TASK:
Reproduce every entry word for word. Drop all pictures from the copy.

(Bounding box coordinate data)
════════

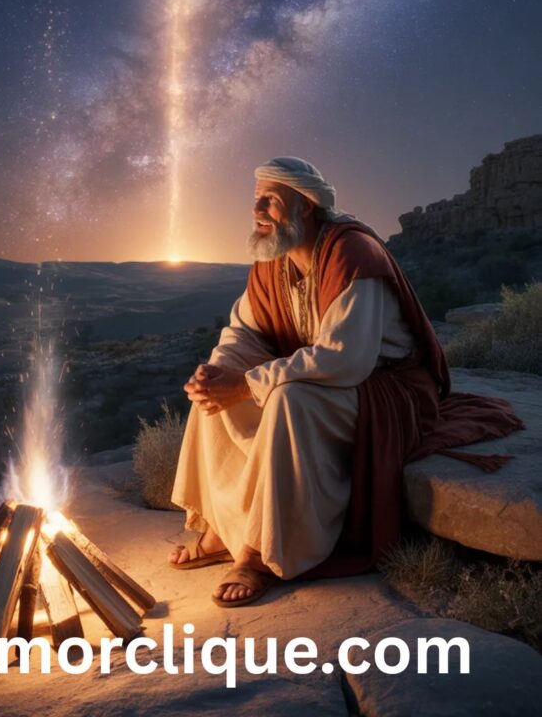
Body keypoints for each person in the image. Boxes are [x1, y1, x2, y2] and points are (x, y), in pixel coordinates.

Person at [169, 156, 524, 608]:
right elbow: (245, 332)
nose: (256, 209)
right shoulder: (274, 258)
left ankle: (259, 555)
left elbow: (345, 358)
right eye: (255, 199)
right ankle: (221, 529)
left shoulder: (352, 253)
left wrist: (247, 383)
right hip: (324, 377)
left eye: (270, 200)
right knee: (215, 391)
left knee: (288, 400)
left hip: (383, 387)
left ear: (305, 206)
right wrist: (220, 371)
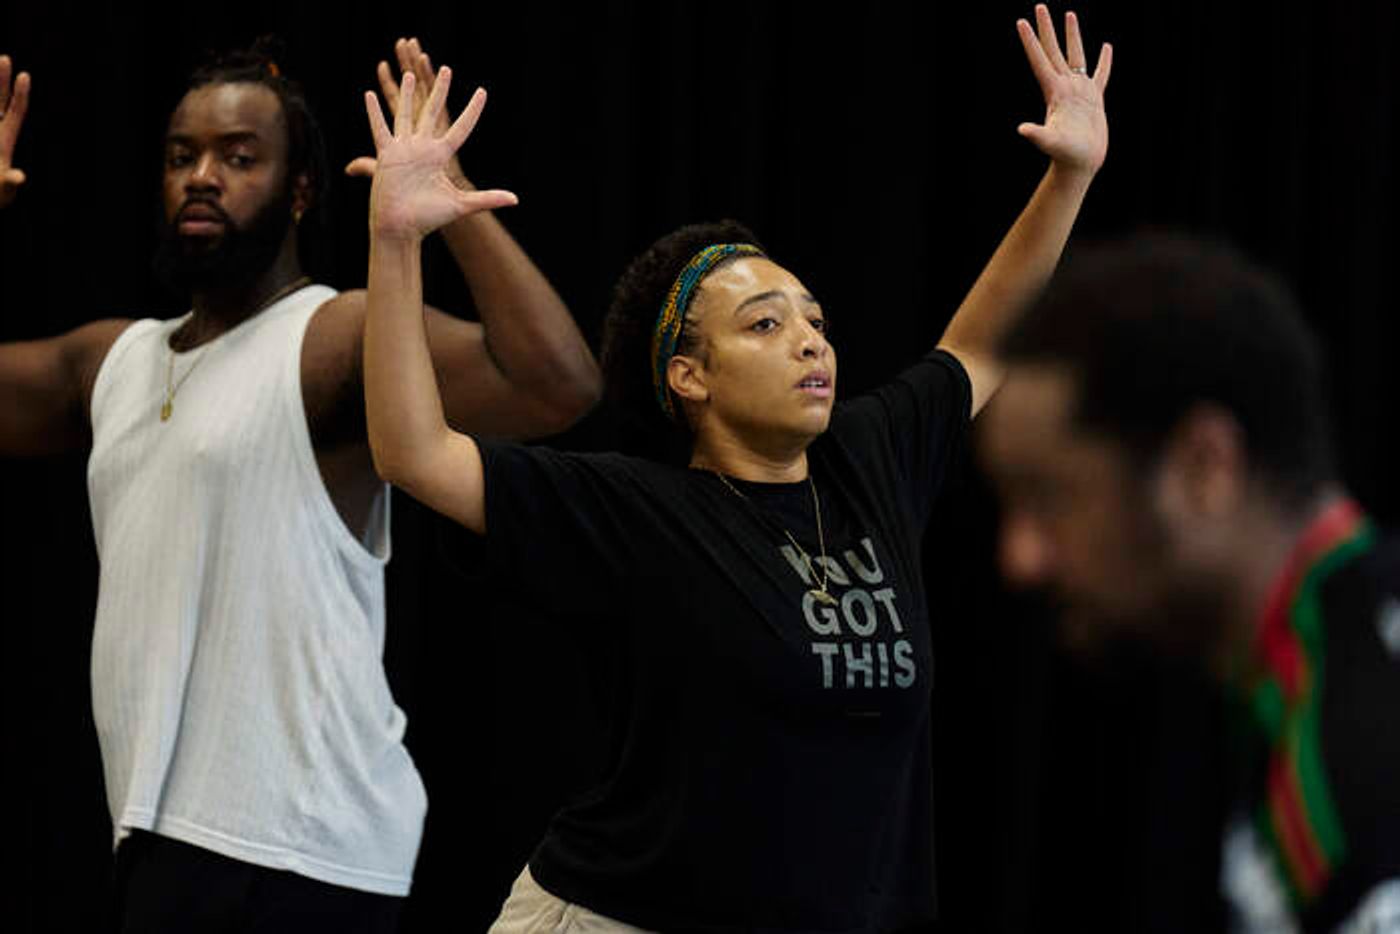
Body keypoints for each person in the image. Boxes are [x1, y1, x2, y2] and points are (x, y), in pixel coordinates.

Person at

════════

YOUR RESPONSE:
Body keypoints for each person in the image. Boxes are [x1, y1, x2, y2] and points are (x, y), in pixel coordinates.

Person at [169, 156, 524, 608]:
right elbow: (245, 332)
nose: (256, 209)
right shoulder: (274, 258)
left ankle: (259, 555)
left elbow: (345, 358)
right eye: (255, 199)
right ankle: (221, 529)
left shoulder: (352, 253)
left wrist: (247, 383)
right hip: (324, 377)
left eye: (270, 200)
right knee: (215, 391)
left knee: (288, 400)
left hip: (383, 387)
left ear: (305, 206)
right wrist: (220, 371)
Body keypoints for each person in the image. Boxes are [x1, y1, x2, y2] and points are (x, y), in pixel coordinates.

Person at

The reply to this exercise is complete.